- _Reading text_
Many different types of correlation function exist. Their exact definitions depend on what field you’re working in. For example:
- In statistics, a correlation function can find the correlation of two random variables or systems. “Correlation” is a measure of how one value or system responds to another.
The strength of correlation depends on the spatial or temporal distance between the random variables.
- Also in statistics, the Auto Correlation Function (also called a correlogram) shows serial correlation in data (where error terms transfer from one period to another) that change over time.
- In statistical mechanics, a mathematical correlation function measures order in a system and describes spatial correlation—how microscopic variables, like density or spin, are related at different positions. For example, the function is often used to describe how spins of ferro- and antiferromagnetic materials align with respect to their nearest neighbors. One application in physics assesses the probability of finding a particle’s center relative to another particle’s center . This can be extended to galaxies, as a measure of the excess probability of finding a galaxy at a certain distance from another galaxy, compared to what you would expect with a random distribution of galaxies. See  for a slightly different definition and more details on cosmology applications.

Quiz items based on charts
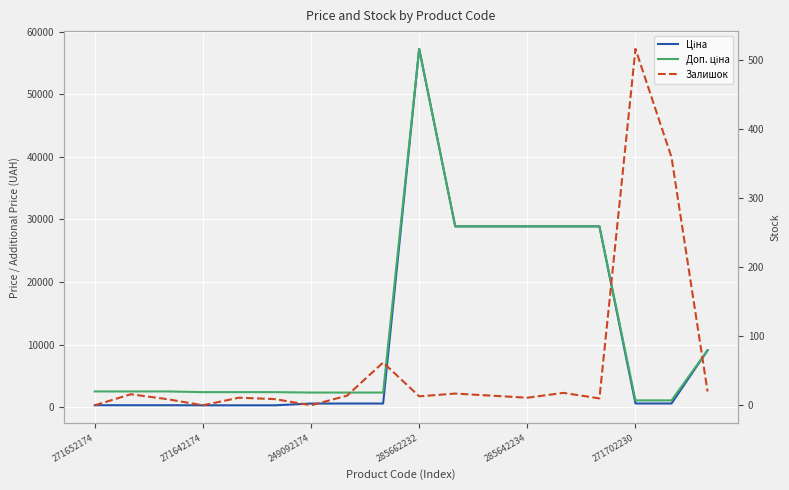

Where is Доп. ціна nearest to the value 29162?

10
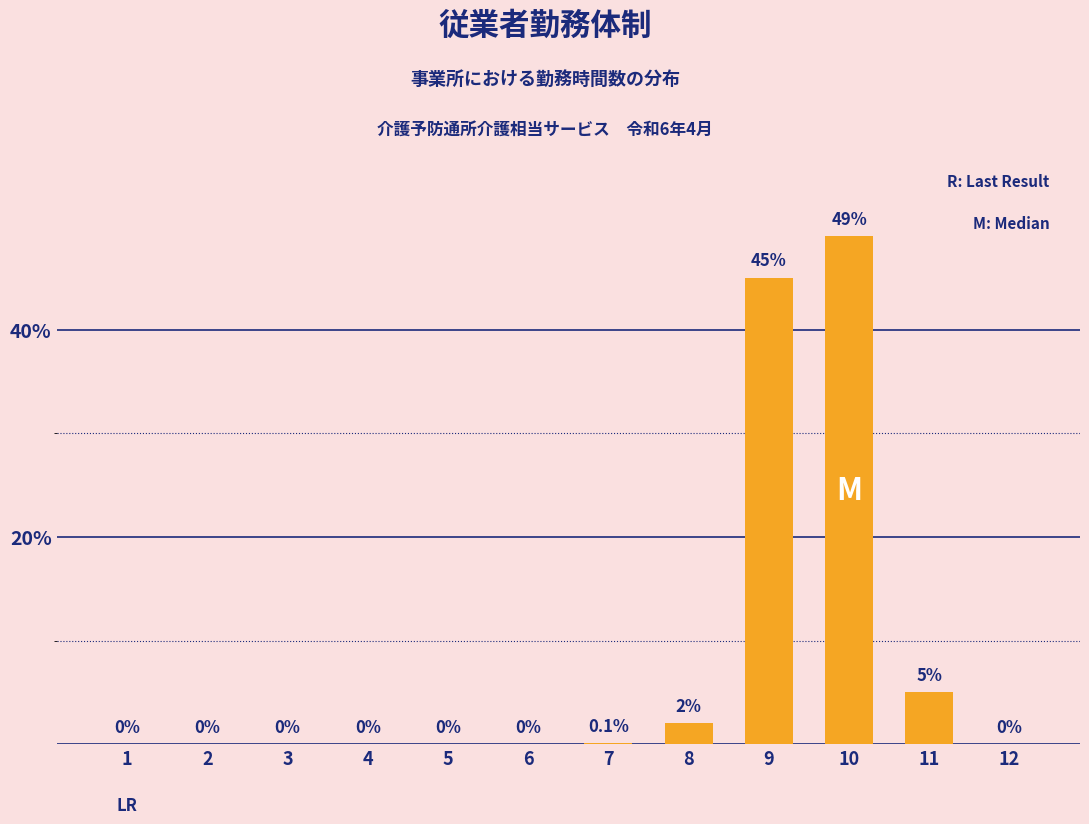

Reading left to right, what are all the values shown in this chart?

0.0	0.0	0.0	0.0	0.0	0.0	0.1	2.0	45.0	49.0	5.0	0.0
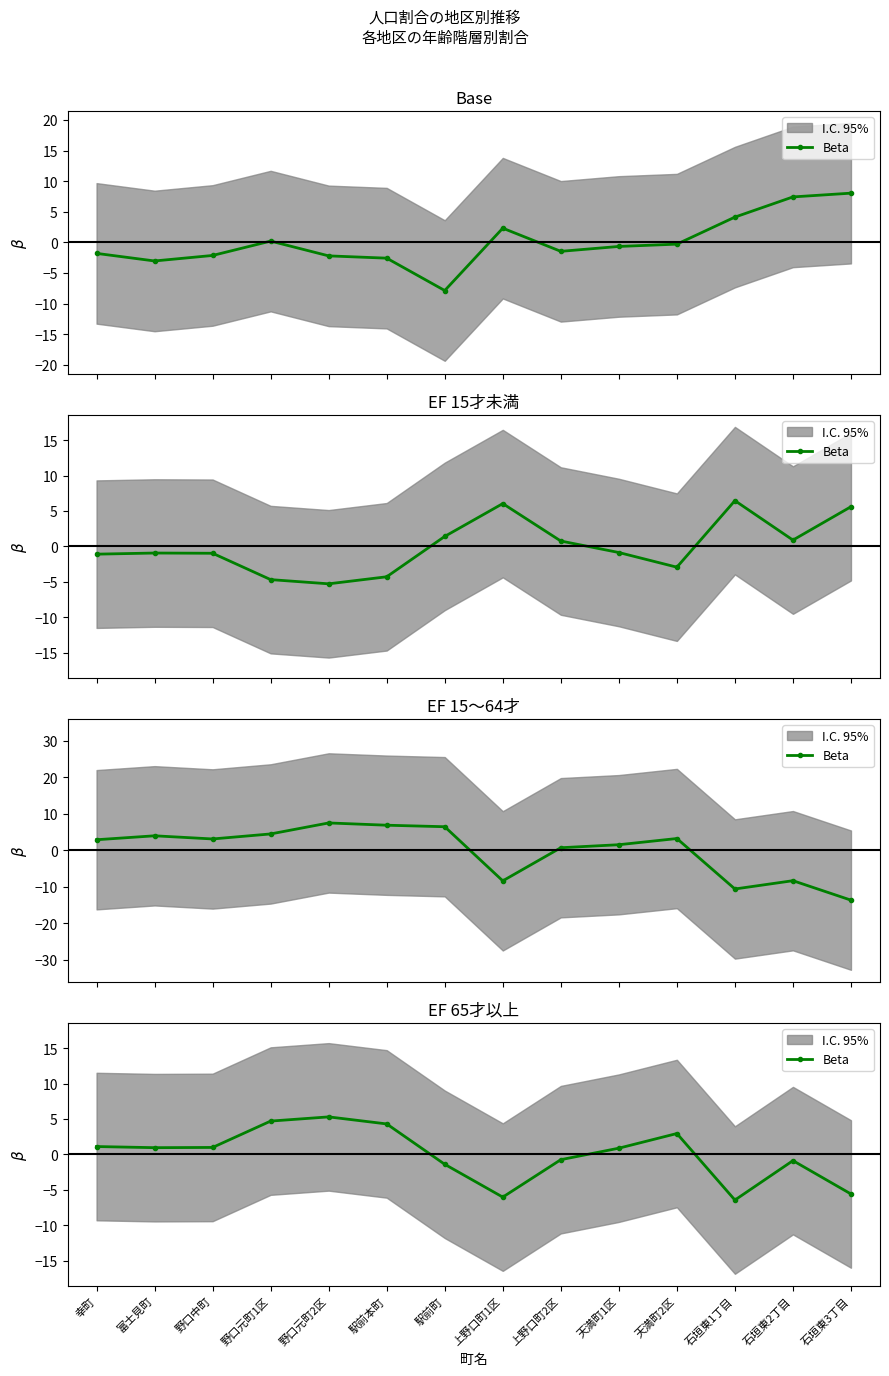

Does the chart display data point markers on the line(s)?

Yes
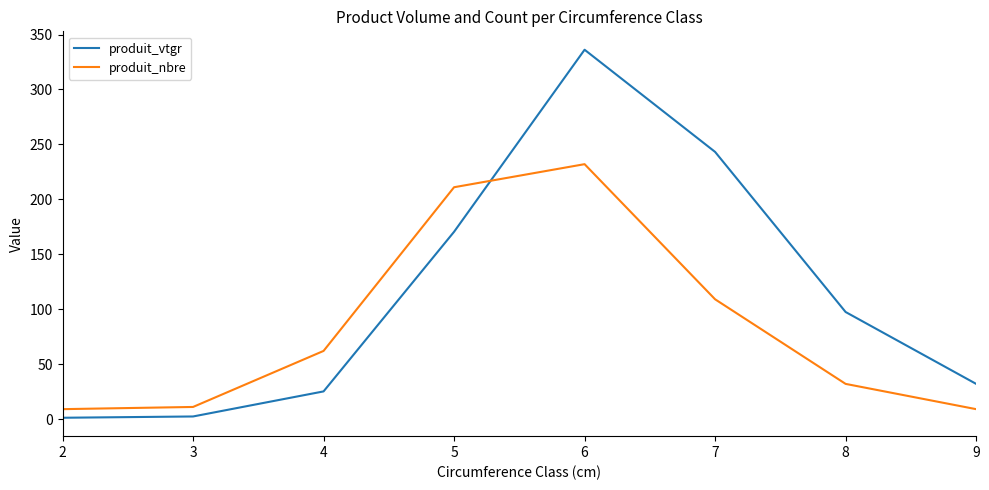

Rank the series by their maximum value, from highest to lowest.

produit_vtgr, produit_nbre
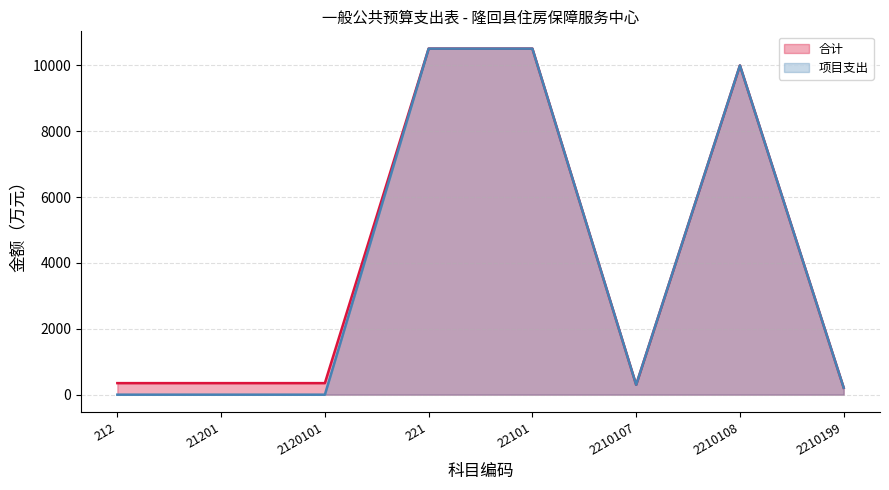

Which series has the largest total across all categories?

合计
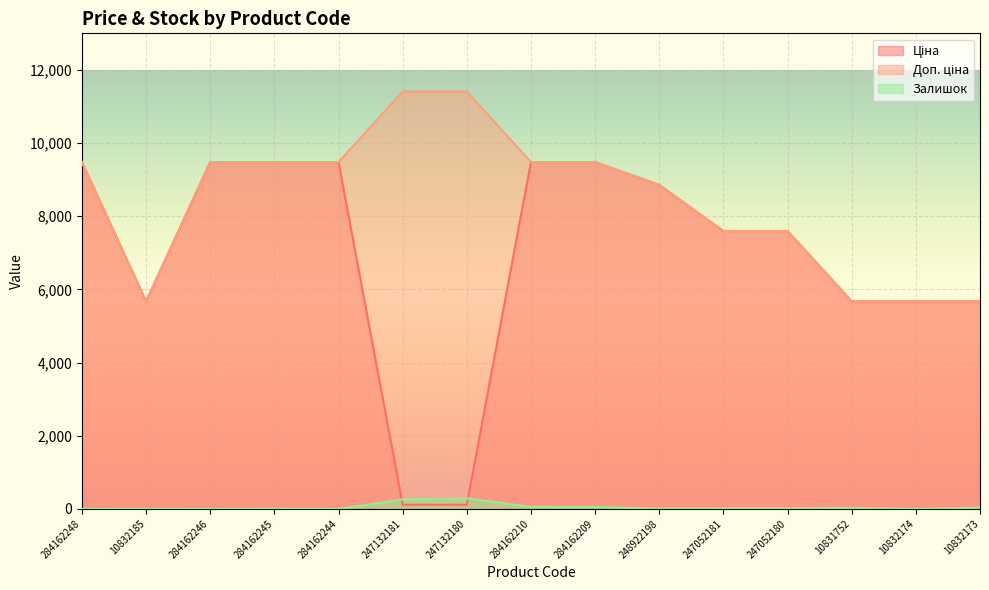

What is the difference between the highest and lowest values at 284162210?

9423.1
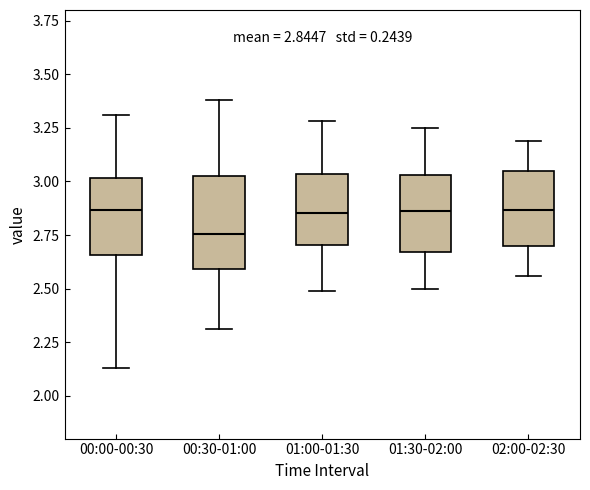

Which box is the tallest, from its lower edge to its upper edge?

00:30-01:00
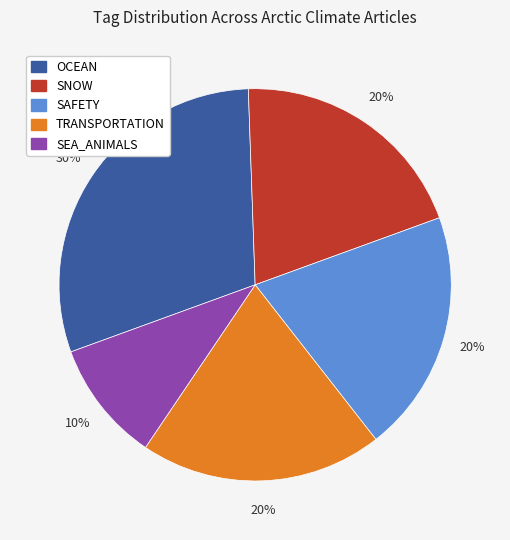

Which has a higher value, SNOW or OCEAN?

OCEAN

- _Written task_
Please retype the passage on correlation functions above in full, word for word.

- _Result of the exercise_
Many different types of correlation function exist. Their exact definitions depend on what field you’re working in. For example:
- In statistics, a correlation function can find the correlation of two random variables or systems. “Correlation” is a measure of how one value or system responds to another.
The strength of correlation depends on the spatial or temporal distance between the random variables.
- Also in statistics, the Auto Correlation Function (also called a correlogram) shows serial correlation in data (where error terms transfer from one period to another) that change over time.
- In statistical mechanics, a mathematical correlation function measures order in a system and describes spatial correlation—how microscopic variables, like density or spin, are related at different positions. For example, the function is often used to describe how spins of ferro- and antiferromagnetic materials align with respect to their nearest neighbors. One application in physics assesses the probability of finding a particle’s center relative to another particle’s center . This can be extended to galaxies, as a measure of the excess probability of finding a galaxy at a certain distance from another galaxy, compared to what you would expect with a random distribution of galaxies. See  for a slightly different definition and more details on cosmology applications.